Depression in cancer patients often goes unrecognized. Depression can be related to cancer-related factors, cancer treatment-related factors, underlying psychiatric history, and social factors.
Katherine Yeager, PhD, RN
Research Assistant Professor
Depression in cancer patients often goes unrecognized. Depression can be related to cancer-related factors, cancer treatment-related factors, underlying psychiatric history, and social factors. Some groups are particularly vulnerable, such as cancer patients with advanced disease. Depression prevalence estimates vary, depending on how it is assessed, and range from 5% to 16% in outpatients, 4% to 14% in inpatients, 4% to 11% in mixed outpatient and inpatient samples, and 7% to 49% in palliative care.1
Certain types of cancer are also associated with an increased occurrence of depression. For instance, patients with lung, hematologic, and gynecologic cancers show higher rates of psychological distress when compared with other cancer types. In general, women report more depression than men. Younger age is associated with higher rates of depression.2 Clinicians working with individuals with cancer recognize that depression is sometimes undiagnosed and untreated.

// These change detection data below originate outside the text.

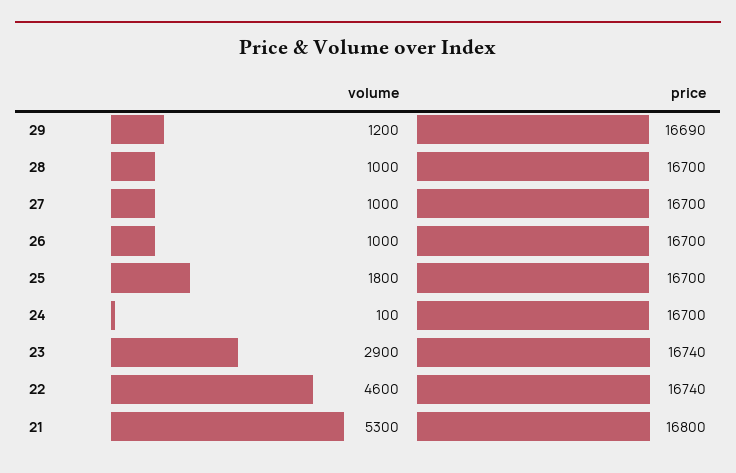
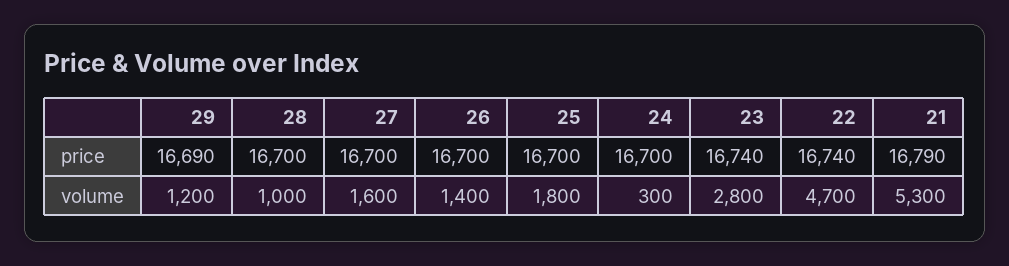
volume, 27: 1000 -> 1600
volume, 26: 1000 -> 1400
volume, 24: 100 -> 300
volume, 23: 2900 -> 2800
volume, 22: 4600 -> 4700
price, 21: 16800 -> 16790

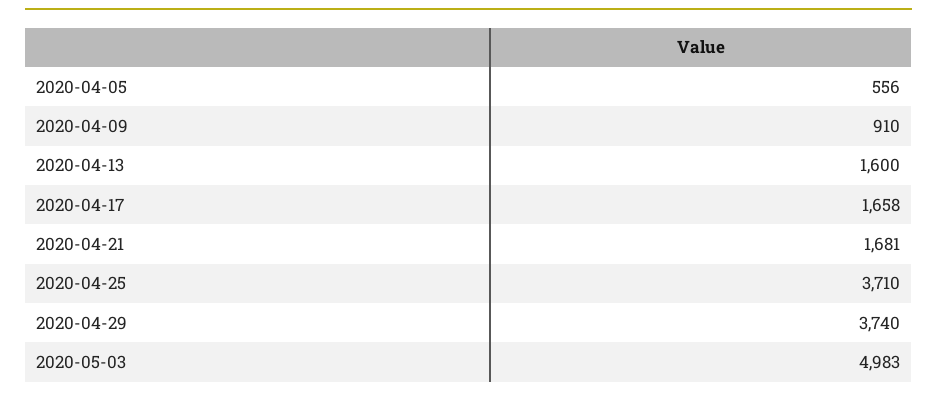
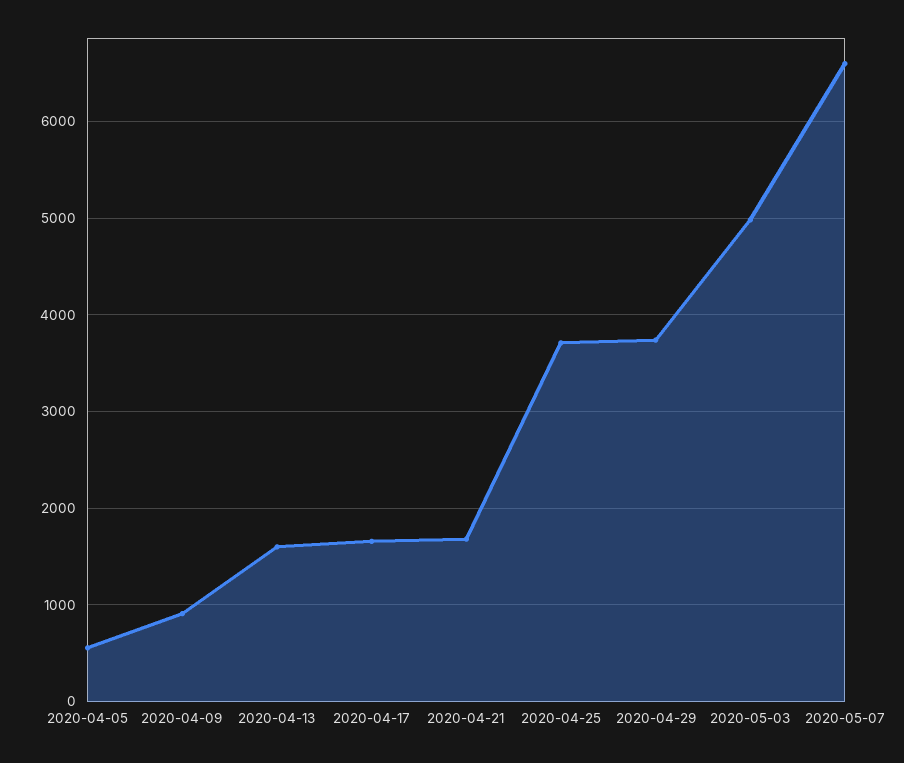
2020-05-07: none -> 6600

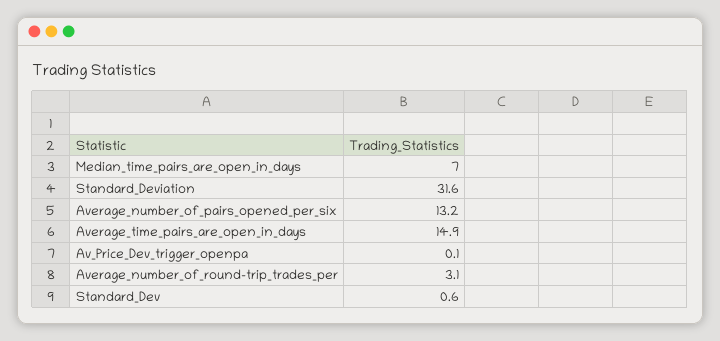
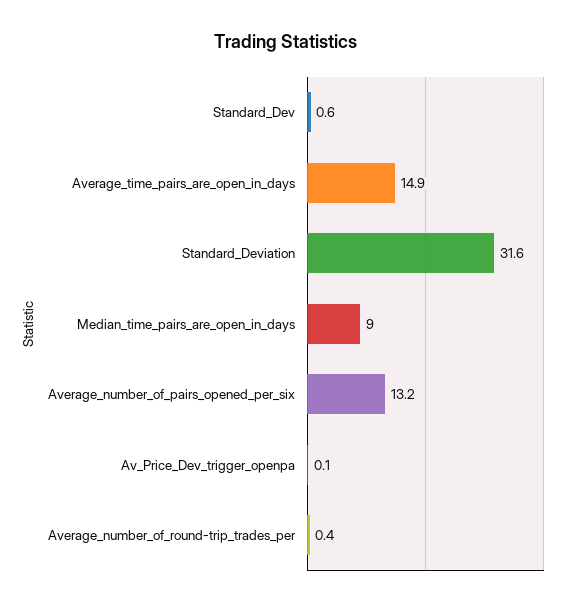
Median_time_pairs_are_open_in_days: 7 -> 9
Average_number_of_round-trip_trades_per: 3.1 -> 0.4

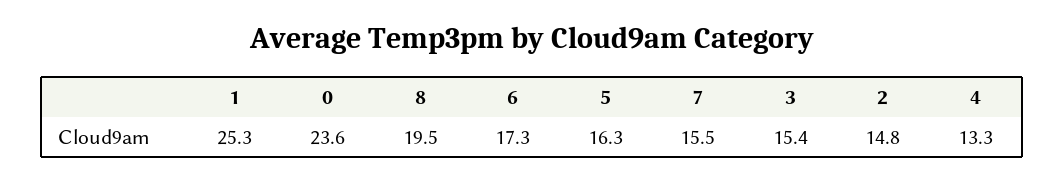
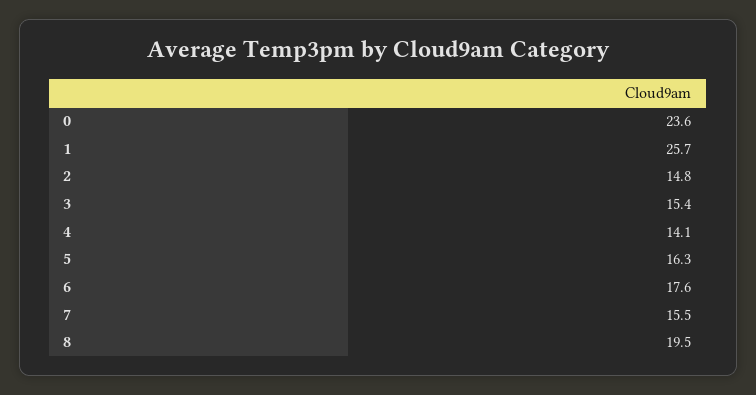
1: 25.3 -> 25.7
6: 17.3 -> 17.6
4: 13.3 -> 14.1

Fortunately, opportunities to improve screening are available.
Approximately half of all new cancer patients receive radiation therapy (RT), which is usually delivered on an outpatient basis through cancer treatment centers on a Monday-to-Friday schedule over 2-8 weeks. This setting provides a valuable opportunity for screening and intervening for psychological distress, but screening procedures must be accurate and time-efficient. Prompt recognition and effective treatment of depression are of critical importance for improving the cancer patient’s quality of life, and possibly improving treatment adherence. Using screening tools and raising awareness about depression is an important step.
Cancer patients receiving RT who are potentially suffering from depression can be effectively identified by a two-item questionnaire, according to research recently presented at the 55th Annual Meeting of the American Society for Radiation Oncology.3 The Radiation Oncology Therapy Group (RTOG) Community Clinical Oncology Program (CCOP)-supported multi-institutional study screened 455 patients receiving radiation treatment at 37 centers around the United States. Participants in the study were seeking treatment for breast cancer (45%); GI cancer (11%); lung cancer (10%); gynecologic cancer (6%); or other cancers (27%). Sixty-six percent of the patients in the trial (298) were women.
Depression screenings were performed before or within 2 weeks of treatment of the initial cancer diagnosis. The screening forms included the single-item National Comprehensive Cancer Network-Distress Thermometer (NCCN-DT); the Hopkins Symptom Checklist (HSCL-25); and the nine-item Patient Health Questionnaire (PHQ- 9), which includes Patient Health Questionnaire-2 (PHQ-2) as its first two questions. All of the study participants answered the screening questionnaires with 100% completion.
Patients received the PHQ-9 and were asked if, within the past 2 weeks, they had “little interest or pleasure in doing things,” or if they were “feeling down, depressed or hopeless.” It was discovered that patients’ responses to these two questions (the PHQ-2) were as useful in identifying depression as results from the entire PHQ-9, and were more indicative of depression than results from the NCCN-DT.
Seventy-five patients (16%) in the study screened positively for depressive symptoms on the PHQ-9. The PHQ9 and PHQ-2 had similar accuracy in detecting patient-reported depression and were superior to the HLSC-25 and the NCCN-DT. Patients who screened positive for self-reported depressive symptoms were administered the Structured Clinical Interview for DSM-IV (SCID) Mood Disorder modules by trained clinical psychologists by telephone. Among those who screened positive on the PHQ-9, 20% (n = 14) met SCID criteria for major depression. Overall, the prevalence of major depression was 3% in this sample. The study determined that screening in an RT setting was well-received by patients and feasible. In addition, of the RT facilities included in the study, 68% offer mental health services.
The PHQ-2, comprising the first two items of the PHQ-9, inquires about the degree to which an individual has experienced depressed mood and anhedonia over the past 2 weeks. Its purpose is not to establish final diagnosis or to monitor depression severity, but rather to screen for depression. Patients who screen positive should be further evaluated with the PHQ-9 and/or SCID to determine whether they meet criteria for a depressive disorder.4
“Asking cancer patients about depression should be part of every cancer nurse’s practice,” said Deborah Bruner, RN, PhD, FAAN. “The ability of a simple and effective two-question survey to effectively screen for depression will hopefully prompt more nurses to screen for depression and refer patients in need of mental health services.” Bruner is senior author of the study and Professor at the Nell Hodgson Woodruff School of Nursing at Emory University in Atlanta, Georgia, where she holds the Robert W. Woodruff Chair in Nursing. She is also the Associate Director of Outcomes Research at the Winship Cancer Institute of Emory University, and has worked for over two decades with RTOG with a focus on incorporating patientreported outcomes into national clinical trials.